Shareholder Lawsuits: Where is the Line between Legitimate and Frivolous?

Larcker, David F. and Tayan, Brian, Shareholder Lawsuits: Where is the Line between Legitimate and Frivolous? (November 27, 2012). Rock Center for Corporate Governance at Stanford University Closer Look Series: Topics, Issues and Controversies in Corporate Governance and Leadership No. CGRP- 29. Available on SSRN. Shareholders of public companies are not responsible for designing executive compensation packages. Still, a shareholder vote on compensation is required in two circumstances: when a company wants to establish an equity-based compensation plan, and annually as part of the Dodd Frank requirement shareholders have an advisory “say on pay.” In deciding how to vote, shareholders rely on information provided in the annual proxy.

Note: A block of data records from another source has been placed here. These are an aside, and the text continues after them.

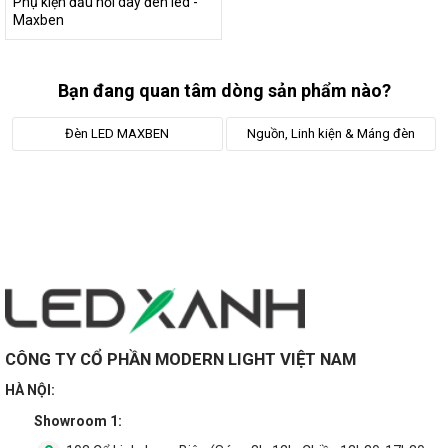
Phụ kiện đầu nối dây đèn led -
Maxben
Bạn đang quan tâm dòng sản phẩm nào?
Đèn LED MAXBEN
Nguồn, Linh kiện & Máng đèn
CÔNG TY CỔ PHẦN MODERN LIGHT VIỆT NAM
HÀ NỘI:
Showroom 1: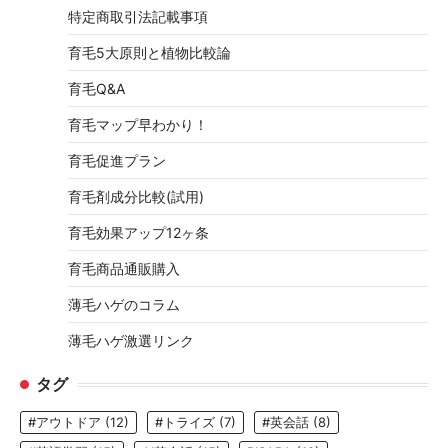
特定商取引法記載事項
育毛5大原則と植物比較論
育毛Q&A
育毛マップ早わかり！
育毛促進プラン
育毛剤成分比較(試用)
育毛効果アップ12ヶ条
育毛商品通販購入
薄毛ハゲのコラム
薄毛ハゲ激選リンク
タグ
#アウトドア
(12)
#トライズ
(7)
#英会話
(8)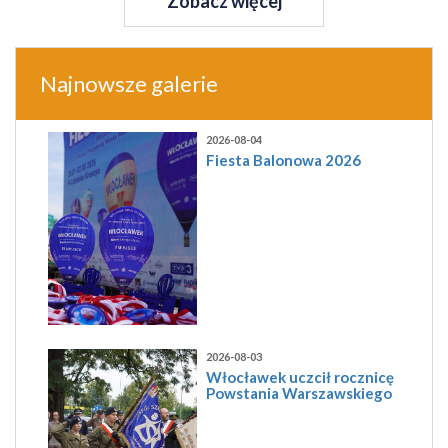
Zobacz więcej
Najnowsze galerie
2026-08-04
Fiesta Balonowa 2026
2026-08-03
Włocławek uczcił rocznicę
Powstania Warszawskiego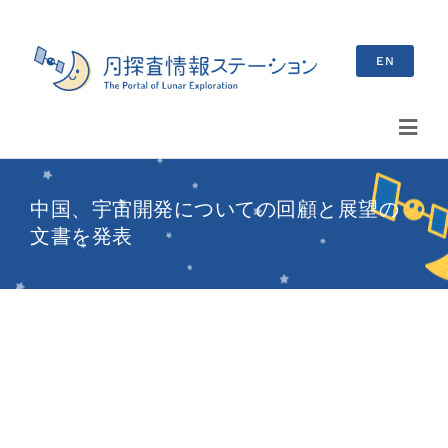
Skip
to
EN
content
Toggl
Navig
検
中国、宇宙開発についての回顧と展望の
索
文書を発表
…
最新情報
お知らせ
イベント情報
ブログ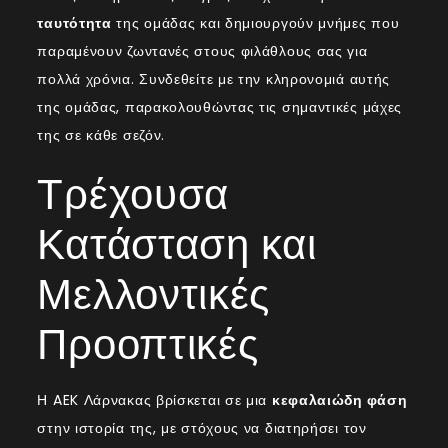
ταυτότητα
της ομάδας και δημιουργούν μνήμες που
παραμένουν ζωντανές στους φιλάθλους σας για
πολλά χρόνια. Συνδεθείτε με την κληρονομιά αυτής
της ομάδας, παρακολουθώντας τις σημαντικές μάχες
της σε κάθε σεζόν.
Τρέχουσα
Κατάσταση και
Μελλοντικές
Προοπτικές
Η AEK Λάρνακας βρίσκεται σε μια
κεφαλαιώδη φάση
στην ιστορία της, με στόχους να διατηρήσει τον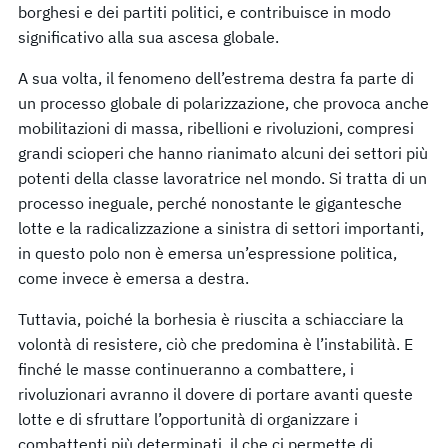
borghesi e dei partiti politici, e contribuisce in modo
significativo alla sua ascesa globale.
A sua volta, il fenomeno dell’estrema destra fa parte di
un processo globale di polarizzazione, che provoca anche
mobilitazioni di massa, ribellioni e rivoluzioni, compresi
grandi scioperi che hanno rianimato alcuni dei settori più
potenti della classe lavoratrice nel mondo. Si tratta di un
processo ineguale, perché nonostante le gigantesche
lotte e la radicalizzazione a sinistra di settori importanti,
in questo polo non è emersa un’espressione politica,
come invece è emersa a destra.
Tuttavia, poiché la borhesia è riuscita a schiacciare la
volontà di resistere, ciò che predomina è l’instabilità. E
finché le masse continueranno a combattere, i
rivoluzionari avranno il dovere di portare avanti queste
lotte e di sfruttare l’opportunità di organizzare i
combattenti più determinati, il che ci permette di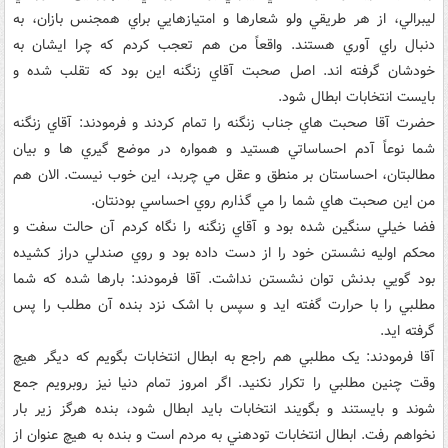
ليبرالي، از هر طريقي ولو شعارها و امتيازهايي براي همجنس بازان، به
دنبال راي آوري هستند. واقعاً من هم تعجب کردم که چرا ايشان به
خودشان گرفته اند. اصل صحبت آقاي زنگنه اين بود که تقلب شده و
بايست انتخابات ابطال شود.
حضرت آقا صحبت هاي جناب زنگنه را تمام کردند و فرمودند: آقاي زنگنه
شما نوعاً آدم احساساتي هستيد و همواره در موضع گيري ها و بيان
مطالبتان، احساستان بر منطق و عقل مي چربد، اين خوب نيست. الان هم
من اين صحبت هاي شما را مي گذارم روي احساسي بودنتان.
فضا خيلي سنگين شده بود و آقاي زنگنه را نگاه کردم آن حالت سفت و
محکم اوليه نشستن خود را از دست داده بود و روي صندلي دراز کشيده
بود گويي بدنش توان نشستن نداشت. آقا فرمودند: بارها شده که شما
مطلبي را با حرارت گفته ايد و سپس با اشک نزد بنده آن مطلب را پس
گرفته ايد.
آقا فرمودند: يک مطلبي هم راجع به ابطال انتخابات بگويم که ديگر هيچ
وقت چنين مطلبي را تکرار نکنيد. اگر امروز تمام دنيا نيز روبرويم جمع
شوند و بايستند و بگويند انتخابات بايد ابطال شود، بنده هرگز زير بار
نخواهم رفت. ابطال انتخابات تودهني به مردم است و بنده به هيچ عنوان از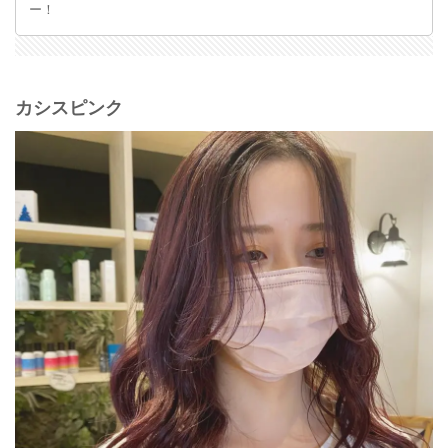
ー！
カシスピンク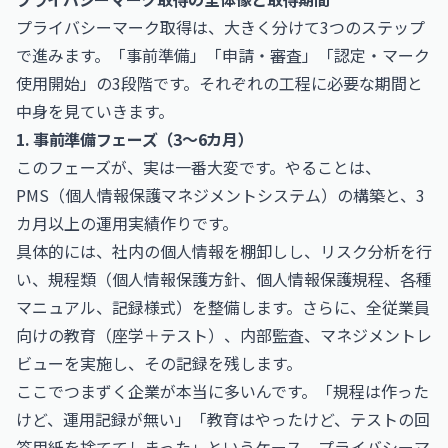
プライバシーマーク取得は、大きく分けて3つのステップ
で進みます。「事前準備」「申請・審査」「認定・マーク
使用開始」の3段階です。それぞれの工程に必要な期間と
中身を見ていきます。
1. 事前準備フェーズ（3〜6カ月）
このフェーズが、実は一番大変です。やることは、
PMS（個人情報保護マネジメントシステム）の構築と、3
カ月以上の運用実績作りです。
具体的には、社内の個人情報を棚卸しし、リスク分析を行
い、規程類（個人情報保護方針、個人情報保護規程、各種
マニュアル、記録様式）を整備します。さらに、全従業員
向けの教育（座学＋テスト）、内部監査、マネジメントレ
ビューを実施し、その記録を残します。
ここでつまずく企業が本当に多いんです。「規程は作った
けど、運用記録が無い」「教育はやったけど、テストの回
答用紙を捨ててしまった」というケース。プライバシーマ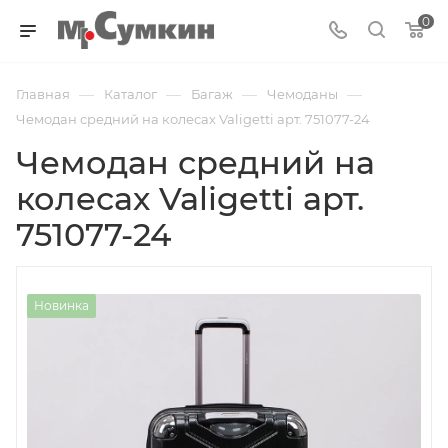
0
—
—
—
—
Главная
Каталог
Багаж
Чемоданы
Чемодан средний на колесах Valigetti арт. 751077-24
Чемодан средний на
колесах Valigetti арт.
751077-24
Новинка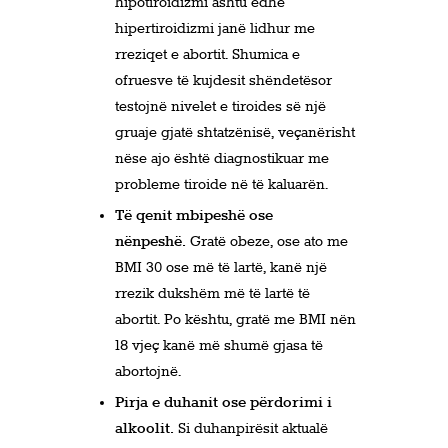
hipotiroidizmi ashtu edhe
hipertiroidizmi janë lidhur me
rreziqet e abortit. Shumica e
ofruesve të kujdesit shëndetësor
testojnë nivelet e tiroides së një
gruaje gjatë shtatzënisë, veçanërisht
nëse ajo është diagnostikuar me
probleme tiroide në të kaluarën.
Të qenit mbipeshë ose
nënpeshë.
Gratë obeze, ose ato me
BMI 30 ose më të lartë, kanë një
rrezik dukshëm më të lartë të
abortit. Po kështu, gratë me BMI nën
18 vjeç kanë më shumë gjasa të
abortojnë.
Pirja e duhanit ose përdorimi i
alkoolit.
Si duhanpirësit aktualë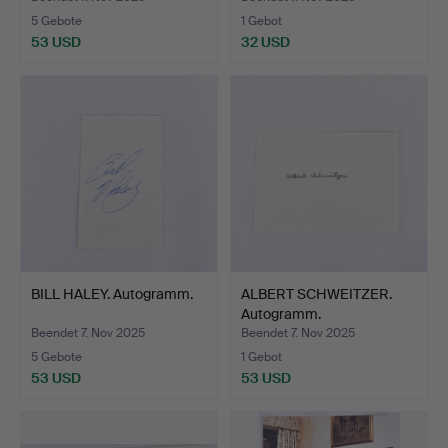
5 Gebote
1 Gebot
53 USD
32 USD
BILL HALEY. Autogramm.
ALBERT SCHWEITZER.
Autogramm.
Beendet 7. Nov 2025
Beendet 7. Nov 2025
5 Gebote
1 Gebot
53 USD
53 USD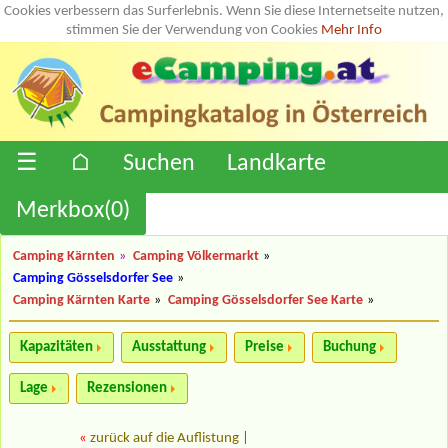
Cookies verbessern das Surferlebnis. Wenn Sie diese Internetseite nutzen,
stimmen Sie der Verwendung von Cookies
Mehr Info
☰
⌂
Suchen
Landkarte
Merkbox(
0
)
Camping Kärnten
»
Camping Völkermarkt
»
Camping Gösselsdorfer See
»
Camping Kärnten Karte
»
Camping Gösselsdorfer See Karte
»
Kapazitäten
Ausstattung
Preise
Buchung
Lage
Rezensionen
«
zurück auf die Auflistung
|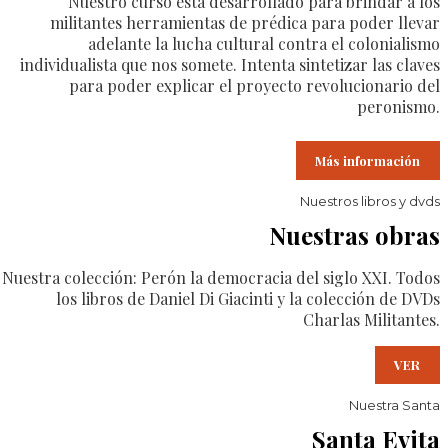
Nuestro curso está desarrollado para brindar a los
militantes herramientas de prédica para poder llevar
adelante la lucha cultural contra el colonialismo
individualista que nos somete. Intenta sintetizar las claves
para poder explicar el proyecto revolucionario del
peronismo.
Más información
Nuestros libros y dvds
Nuestras obras
Nuestra colección: Perón la democracia del siglo XXI. Todos
los libros de Daniel Di Giacinti y la colección de DVDs
Charlas Militantes.
VER
Nuestra Santa
Santa Evita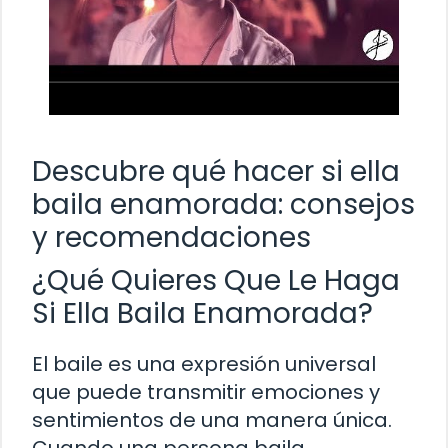
Descubre qué hacer si ella
baila enamorada: consejos
y recomendaciones
¿Qué Quieres Que Le Haga
Si Ella Baila Enamorada?
El baile es una expresión universal
que puede transmitir emociones y
sentimientos de una manera única.
Cuando una persona baila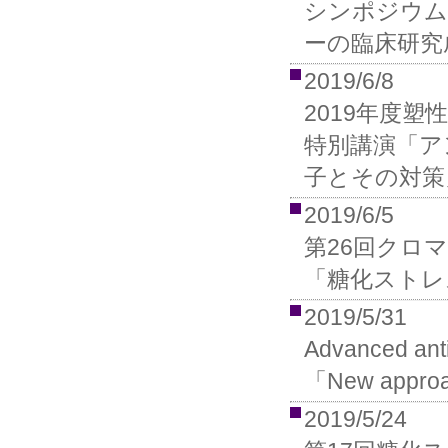
シンポジウム
ーの臨床研究
2019/6/8
2019年度塑
特別講演「ア
子とその対策
2019/6/5
第26回クロ
「糖化ストレ
2019/5/31
Advanced a
「New approach
2019/5/24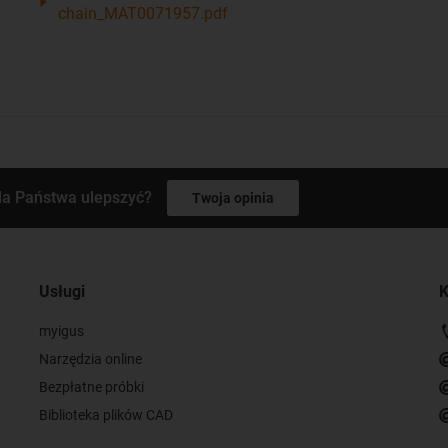
chain_MAT0071957.pdf
la Państwa ulepszyć?
Twoja opinia
Usługi
K
myigus
Narzędzia online
Bezpłatne próbki
Biblioteka plików CAD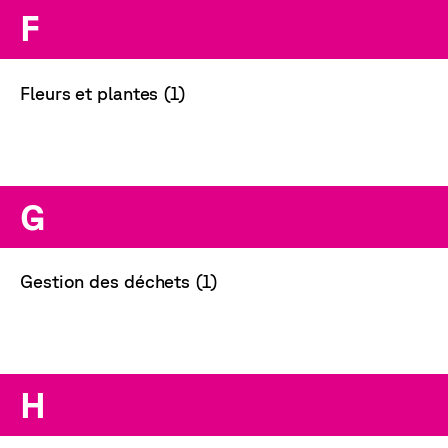
F
Fleurs et plantes (1)
G
Gestion des déchets (1)
H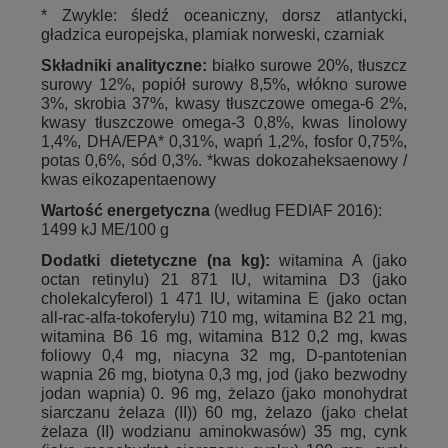
* Zwykle: śledź oceaniczny, dorsz atlantycki,
gładzica europejska, plamiak norweski, czarniak
Składniki analityczne:
białko surowe 20%, tłuszcz
surowy 12%, popiół surowy 8,5%, włókno surowe
3%, skrobia 37%, kwasy tłuszczowe omega-6 2%,
kwasy tłuszczowe omega-3 0,8%, kwas linolowy
1,4%, DHA/EPA* 0,31%, wapń 1,2%, fosfor 0,75%,
potas 0,6%, sód 0,3%. *kwas dokozaheksaenowy /
kwas eikozapentaenowy
Wartość energetyczna
(według FEDIAF 2016):
1499 kJ ME/100 g
Dodatki dietetyczne (na kg):
witamina A (jako
octan retinylu) 21 871 IU, witamina D3 (jako
cholekalcyferol) 1 471 IU, witamina E (jako octan
all-rac-alfa-tokoferylu) 710 mg, witamina B2 21 mg,
witamina B6 16 mg, witamina B12 0,2 mg, kwas
foliowy 0,4 mg, niacyna 32 mg, D-pantotenian
wapnia 26 mg, biotyna 0,3 mg, jod (jako bezwodny
jodan wapnia) 0. 96 mg, żelazo (jako monohydrat
siarczanu żelaza (II)) 60 mg, żelazo (jako chelat
żelaza (II) wodzianu aminokwasów) 35 mg, cynk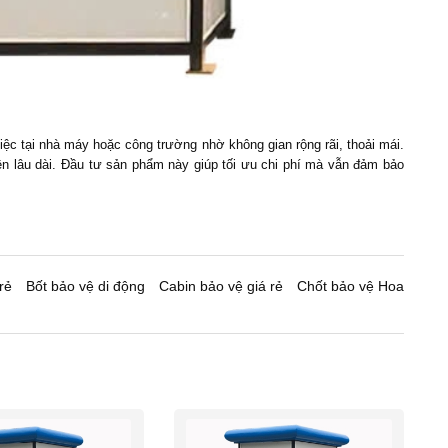
ệc tại nhà máy hoặc công trường nhờ không gian rộng rãi, thoải mái.
bền lâu dài. Đầu tư sản phẩm này giúp tối ưu chi phí mà vẫn đảm bảo
rẻ
Bốt bảo vệ di động
Cabin bảo vệ giá rẻ
Chốt bảo vệ Hoa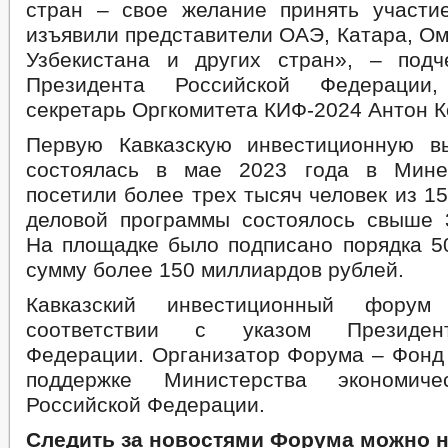
стран – свое желание принять участ
изъявили представители ОАЭ, Катара, Ом
Узбекистана и других стран», – подч
Президента Российской Федерации,
секретарь Оргкомитета КИФ-2024 Антон К
Первую Кавказскую инвестиционную вы
состоялась в мае 2023 года в Мине
посетили более трех тысяч человек из 15
деловой программы состоялось свыше 
На площадке было подписано порядка 5
сумму более 150 миллиардов рублей.
Кавказский инвестиционный форум
соответствии с указом Президен
Федерации. Организатор Форума – Фонд 
поддержке Министерства экономиче
Российской Федерации.
Следить за новостями Форума можно 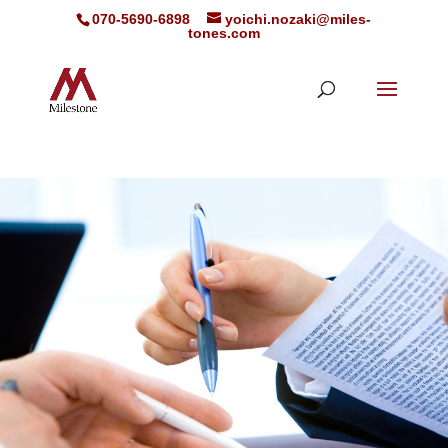
070-5690-6898
yoichi.nozaki@miles-
tones.com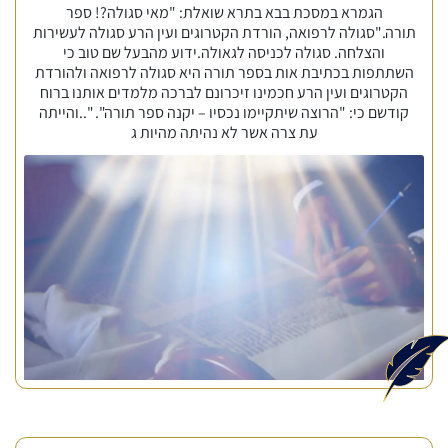
הגמרא במסכת בבא בתרא שואלת: "מאי סגולה?! ספר
תורה."סגולה לרפואה, הורדת הקטרוגים ועין הרע סגולה לעשירות
והצלחה. סגולה לכניסה לגאולה.ידוע מהבעל שם טוב כי
השתתפות בכתיבת אות בספר תורה היא סגולה לרפואה ולהורדת
הקטרוגים ועין הרע חכמינו זיכרונם לברכה מלמדים אותנו ברוח
קודשם כי: "הרוצה שיתקיימו נכסיו – יקנה ספר תורה". "..והייתה
עת צרה אשר לא נהיתה מהיות ג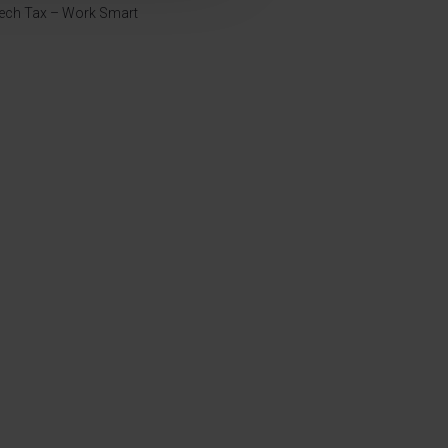
ech Tax – Work Smart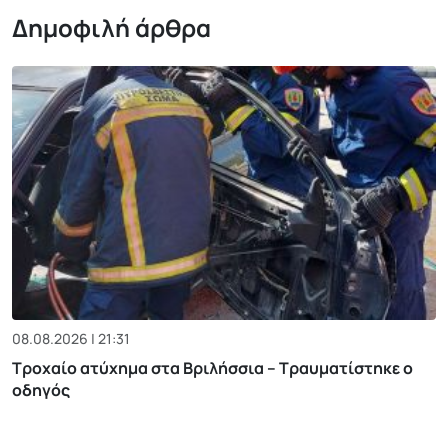
Δημοφιλή άρθρα
08.08.2026 | 21:31
Τροχαίο ατύχημα στα Βριλήσσια – Τραυματίστηκε ο
οδηγός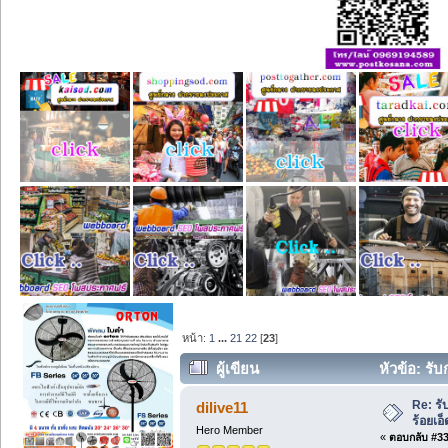
หน้า:
1
...
21
22
[
23
]
ผู้เขียน
หัวข้อ: รั
Re: ร
dilive11
ร้อยเ
Hero Member
«
ตอบกลับ #330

Recently, shareholder groups have sued companies for inadequate disclosure. They allege that the companies provide insufficient disclosure to determine how they should vote on these matters.

In one such case against Microsoft, the firm alleges that the company’s proxy is “materially misleading and incomplete” and that directors “violated fiduciary duties of care, loyalty, candor, and good faith… and have acted to potentially put their personal interests ahead of the interests of Microsoft shareholders.”

Main points from the paper:

  1. The shareholder disclosure lawsuit against Microsoft alleges that the company’s proxy is “materially misleading and incomplete.” However, the deficiencies identified by the plaintiffs in Exhibit 3 include information that is often considered proprietary and extreme in its detail. How much disclosure is too much disclosure? If a company follows SEC guidelines, why is this not sufficient?
  2. The Microsoft lawsuit calls for the release of the report prepared by the compensation consultant and all internal memos regarding discussions about executive compensation. Are there any other board decisions that have this level of disclosure? Would the release of this information improve shareholder judgment about the quality of the board’s decision on compensation?
  3. Shareholder lawsuits against a company are an important mechanism in corporate governance. The threat of lawsuit provides strict incentive to directors to fulfill their fiduciary duty. At the same time, frivolous lawsuits impose an unnecessary cost on the corporation and its shareholders because they must be defended without any corresponding improvement in governance quality. When do lawsuits cross the line from legitimate to frivolous?
  4. If compensation litigation alleging misconduct by the board of directors is successful, what other board decisions would be subject to potential suits?

Topics, Issues and Controversies in Corporate Governance and Leadership: The Closer Look series is a collection of short case studies through which we explore topics, issues, and controversies in corporate governance. In each study, we take a targeted look at a specific issue that is relevant to the current debate on governance and explain why it is so important. Larcker and Tayan are co-authors of the book Corporate Governance Matters: A Closer Look at Organizational Choices and Their Consequences.